Dans cet enfer, combien de fois sa pensée a-t-elle dû voguer vers sa terre natale ! Il l’écrit aux siens. Fermant les yeux sur l'horreur qui l’environnait, et les sinistres paysages dévastés de la Champagne, il devait revoir, en songeries radieuses matinées d’octobre de Saint-Jean-de-Luz, ses montagnes violettes, et les tièdes vents du Sud de son cher pays basque. 



Il était adoré de ses hommes et de ses frères d'armes. Après sa mort, plusieurs d’entre eux écrivirent à sa famille des lettres qui témoignent en quelle haute estime le tenaient ses camarades, quel réconfort il leur apportait par son courage et la droiture de son cœur. 



Ce fut au cours d’une reconnaissance volontaire, dans la nuit du 15 au 16 septembre 1916 à Souain en Champagne que Gabriel Deluc trouva la mort, face à l’ennemi. Parti simple soldat, promu sergent, puis sous-lieutenant, cité à l’ordre de l’armée, la Légion d’honneur, à titre posthume, lui fut décernée. Voici la citation : 


"Deluc, Jean-Gabriel, mort pour la France. Officier d’un courage et d’un sang-froid exemplaire, faisant l'admiration de ses chefs et de ses hommes, maintes fois volontaire pour effectuer des reconnaissances périlleuses, donnant ainsi la preuve d’un réel mépris du danger. Tombé glorieusement le 16 septembre 1916, en faisant vaillamment son devoir. Croix de Guerre avec étoile de vermeil." 
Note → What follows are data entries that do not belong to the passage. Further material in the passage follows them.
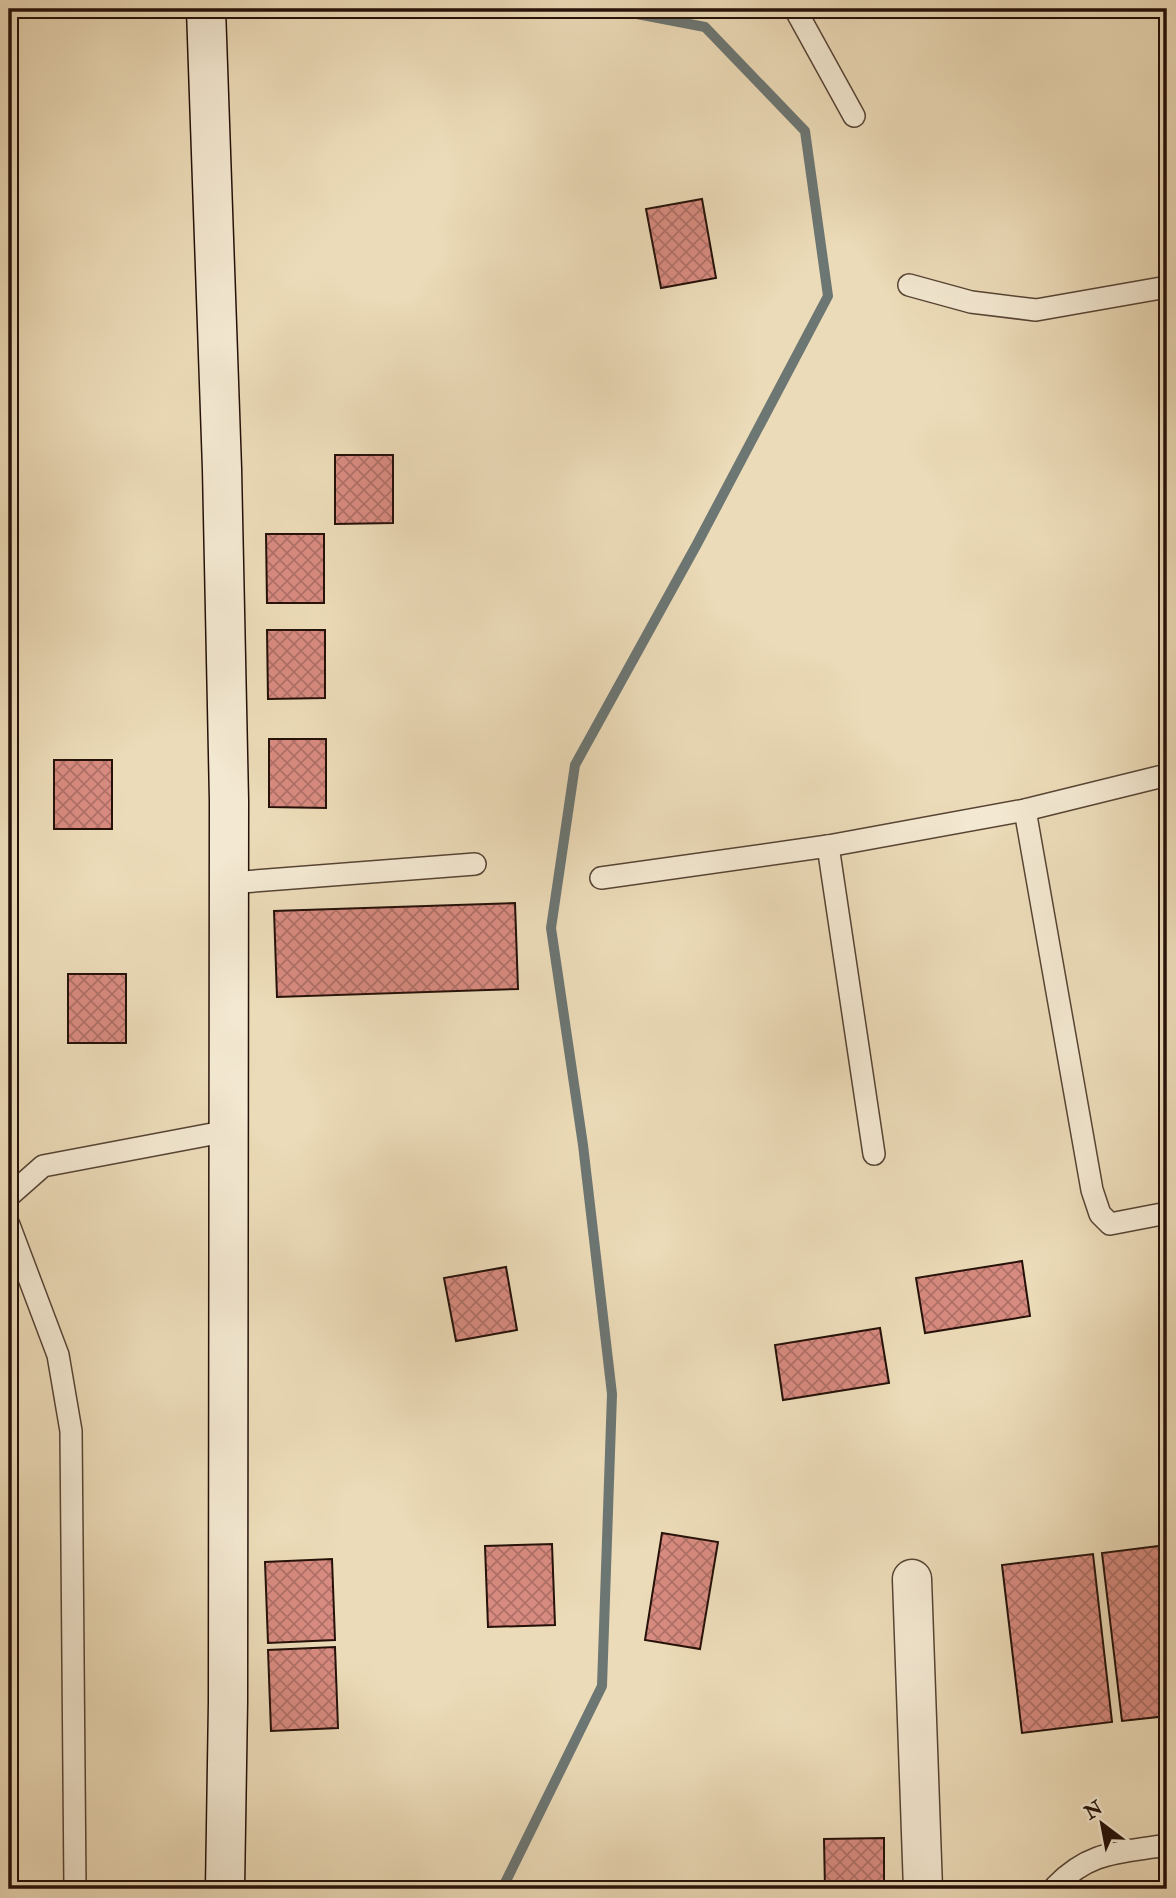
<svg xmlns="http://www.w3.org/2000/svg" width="1176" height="1898" font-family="'IM FELL Double Pica',serif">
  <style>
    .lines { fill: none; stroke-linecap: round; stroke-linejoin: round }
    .stream { stroke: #6c7673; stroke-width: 10 }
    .building { fill: url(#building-cross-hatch); stroke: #251109; stroke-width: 2 }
    .lane-casing { stroke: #574435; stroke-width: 24 }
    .street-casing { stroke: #574435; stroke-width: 41 }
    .secondary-casing { stroke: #251109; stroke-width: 41 }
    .lane { stroke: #f3e8d1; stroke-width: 21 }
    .street { stroke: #f3e8d1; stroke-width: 38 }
    .secondary { stroke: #f3e8d1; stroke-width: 38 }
  </style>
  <defs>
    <pattern id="building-cross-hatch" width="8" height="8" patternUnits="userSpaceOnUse" patternTransform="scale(1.75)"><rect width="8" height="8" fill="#d88b80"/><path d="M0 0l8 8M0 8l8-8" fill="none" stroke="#af7067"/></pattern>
  </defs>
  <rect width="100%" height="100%" fill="#ecdbb8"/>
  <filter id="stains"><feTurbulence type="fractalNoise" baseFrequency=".00286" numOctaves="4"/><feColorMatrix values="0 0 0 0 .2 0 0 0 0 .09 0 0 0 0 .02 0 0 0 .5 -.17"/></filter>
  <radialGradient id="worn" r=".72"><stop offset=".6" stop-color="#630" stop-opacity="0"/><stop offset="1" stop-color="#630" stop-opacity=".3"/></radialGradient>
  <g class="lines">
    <path class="stream" d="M502 1889 602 1686 612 1394 583 1145 551 928 575 765 697 544 828 296 805 131 705 27 611 9"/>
  </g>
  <g class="building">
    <path d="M702 199 716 278 661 288 646 209Z"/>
    <path d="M335 455H393V523L335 524Z"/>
    <path d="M266 534H324V603H267Z"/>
    <path d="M267 630H325V698L268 699Z"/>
    <path d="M269 739H326V808L269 807Z"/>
    <rect x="54" y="760" width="58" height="69"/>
    <path d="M515 903 518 989 277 997 274 911Z"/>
    <rect x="68" y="974" width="58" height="69"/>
    <path d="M1022 1261 1030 1316 925 1333 916 1278Z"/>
    <path d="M506 1267 517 1330 456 1341 444 1278Z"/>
    <path d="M880 1328 889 1383 783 1400 775 1345Z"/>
    <path d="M662 1533 718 1542 700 1649 645 1640Z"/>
    <path d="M552 1544 555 1625 488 1627 485 1546Z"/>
    <path d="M1167 1545V1716L1122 1721 1102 1553Z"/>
    <path d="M1093 1554 1112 1722 1022 1733 1002 1565Z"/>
    <path d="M332 1559 335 1640 268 1643 265 1562Z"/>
    <path d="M335 1647 338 1728 271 1731 268 1650Z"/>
    <path d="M884 1838V1889H825L824 1839Z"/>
  </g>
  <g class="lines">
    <g class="lane-casing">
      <g id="lane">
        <path d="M795 9 854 116"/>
        <path d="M909 285 971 302 1036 310 1167 287"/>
        <path d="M1025 810 1092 1190 1100 1214 1110 1224 1167 1213"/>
        <path d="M828 846 874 1154"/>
        <path d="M601 878 828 846 1025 810 1167 775"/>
        <path d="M229 883 475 864"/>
        <path d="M9 1196 43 1166 228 1131"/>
        <path d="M9 1225 58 1355 71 1431 75 1889"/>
        <path d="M1056 1889V1886C1091 1850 1120 1853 1167 1845"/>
      </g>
    </g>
    <g class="street-casing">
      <path id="street" d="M912 1579 923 1889"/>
    </g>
    <g class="secondary-casing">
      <path id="secondary" d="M206 9 222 469 229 801 228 1702 225 1889"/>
    </g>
    <use href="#lane" class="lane"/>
    <use href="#street" class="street"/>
    <use href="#secondary" class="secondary"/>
  </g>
  <rect width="1176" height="1898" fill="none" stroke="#ecdbb8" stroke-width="35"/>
  <rect x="10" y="10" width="1155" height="1877" fill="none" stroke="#251109" stroke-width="3.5"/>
  <rect x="18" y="18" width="1141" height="1863" fill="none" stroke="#251109" stroke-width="2"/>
  <g transform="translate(1102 1824) rotate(328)" stroke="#f3e8d1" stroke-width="5" paint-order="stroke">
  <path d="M0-5L12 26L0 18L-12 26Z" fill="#251109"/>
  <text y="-10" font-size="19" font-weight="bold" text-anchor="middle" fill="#251109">N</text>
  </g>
  <rect width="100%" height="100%" filter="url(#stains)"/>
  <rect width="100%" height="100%" fill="url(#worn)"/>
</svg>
Sur l’initiative de nos amis, les peintres Georges Bergès et Henri Zo, la municipalité de Saint-Jean-de-Luz, a décidé qu’une rue de notre ville porterait désormais son nom. Sa ville natale, qui, elle, n’a pas oublié, a tenu à lui rendre ce suprême hommage. 



Mesdames, Messieurs, que notre souvenir ému aille vers le bel artiste qui a disparu, vers l’officier tombé héroïquement pour son pays, et qu'en ce jour, sa mémoire soit honorée."